Li Hao, Yu Di, Kumar Anand, Tu Yi-Cheng
Proc IEEE Int Conf Big Data. 2014 Oct;2014:301-310. doi: 10.1109/BigData.2014.7004245.
Push-based database management system (DBMS) is a new type of data processing software that streams large volume of data to concurrent query operators. The high data rate of such systems requires large computing power provided by the query engine. In our previous work, we built a push-based DBMS named G-SDMS to harness the unrivaled computational capabilities of modern GPUs. A major design goal of G-SDMS is to support concurrent processing of heterogenous query processing operations and enable resource allocation among such operations. Understanding the performance of operations as a result of resource consumption is thus a premise in the design of G-SDMS. With NVIDIA's CUDA framework as the system implementation platform, we present our recent work on performance modeling of CUDA kernels running concurrently under a runtime mechanism named . Specifically, we explore the connection between performance and resource occupancy of compute-bound kernels and develop a model that can predict the performance of such kernels. Furthermore, we provide an in-depth anatomy of the CUDA stream mechanism and summarize the main kernel scheduling disciplines in it. Our models and derived scheduling disciplines are verified by extensive experiments using synthetic and real-world CUDA kernels.

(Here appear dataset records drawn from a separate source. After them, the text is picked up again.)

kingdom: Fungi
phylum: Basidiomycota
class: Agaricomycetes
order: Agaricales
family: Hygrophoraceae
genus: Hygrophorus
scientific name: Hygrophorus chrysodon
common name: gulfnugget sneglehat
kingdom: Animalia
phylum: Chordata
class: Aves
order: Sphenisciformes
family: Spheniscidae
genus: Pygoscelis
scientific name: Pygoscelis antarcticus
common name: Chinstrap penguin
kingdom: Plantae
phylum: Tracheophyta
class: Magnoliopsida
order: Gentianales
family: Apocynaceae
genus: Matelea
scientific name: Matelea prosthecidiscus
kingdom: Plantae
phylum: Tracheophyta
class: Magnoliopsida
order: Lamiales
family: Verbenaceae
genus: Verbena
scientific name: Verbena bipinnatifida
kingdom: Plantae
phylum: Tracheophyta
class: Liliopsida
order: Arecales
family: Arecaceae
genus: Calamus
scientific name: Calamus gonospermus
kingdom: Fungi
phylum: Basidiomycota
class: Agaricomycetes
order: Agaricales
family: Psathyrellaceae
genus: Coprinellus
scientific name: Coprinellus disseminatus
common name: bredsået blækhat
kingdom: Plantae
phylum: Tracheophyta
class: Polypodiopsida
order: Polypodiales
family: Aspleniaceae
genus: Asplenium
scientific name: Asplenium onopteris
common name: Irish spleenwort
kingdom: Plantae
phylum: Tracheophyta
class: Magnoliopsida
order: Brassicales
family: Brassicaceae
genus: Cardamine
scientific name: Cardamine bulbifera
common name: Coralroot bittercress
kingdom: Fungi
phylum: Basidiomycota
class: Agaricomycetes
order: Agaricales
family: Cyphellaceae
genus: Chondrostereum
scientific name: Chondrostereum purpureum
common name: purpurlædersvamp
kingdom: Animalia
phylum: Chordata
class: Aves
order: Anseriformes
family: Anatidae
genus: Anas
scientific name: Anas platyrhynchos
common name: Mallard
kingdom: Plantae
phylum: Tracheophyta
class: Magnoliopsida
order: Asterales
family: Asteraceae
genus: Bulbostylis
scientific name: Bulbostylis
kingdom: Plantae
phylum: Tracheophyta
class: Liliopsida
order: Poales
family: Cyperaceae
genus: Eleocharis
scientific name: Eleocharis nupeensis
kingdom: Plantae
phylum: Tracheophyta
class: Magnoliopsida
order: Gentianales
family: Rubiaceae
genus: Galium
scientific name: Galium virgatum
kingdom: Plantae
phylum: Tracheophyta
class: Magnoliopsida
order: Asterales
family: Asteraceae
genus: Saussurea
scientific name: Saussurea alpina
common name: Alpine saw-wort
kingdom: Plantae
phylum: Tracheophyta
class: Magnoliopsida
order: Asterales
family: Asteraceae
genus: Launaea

基于推送的数据库管理系统(DBMS)是一种新型数据处理软件,它将大量数据流传输到并发查询运算符。此类系统的高数据速率需要查询引擎提供强大的计算能力。在我们之前的工作中,我们构建了一个名为G-SDMS的基于推送的DBMS,以利用现代GPU无与伦比的计算能力。G-SDMS的一个主要设计目标是支持异构查询处理操作的并发处理,并在此类操作之间进行资源分配。因此,了解由于资源消耗导致的操作性能是G-SDMS设计的前提。以NVIDIA的CUDA框架作为系统实现平台,我们展示了我们最近在一种名为的运行时机制下对并发运行的CUDA内核进行性能建模的工作。具体来说,我们探索了计算密集型内核的性能与资源占用之间的联系,并开发了一个可以预测此类内核性能的模型。此外,我们对CUDA流机制进行了深入剖析,并总结了其中主要的内核调度规则。我们的模型和推导的调度规则通过使用合成和实际CUDA内核的大量实验得到了验证。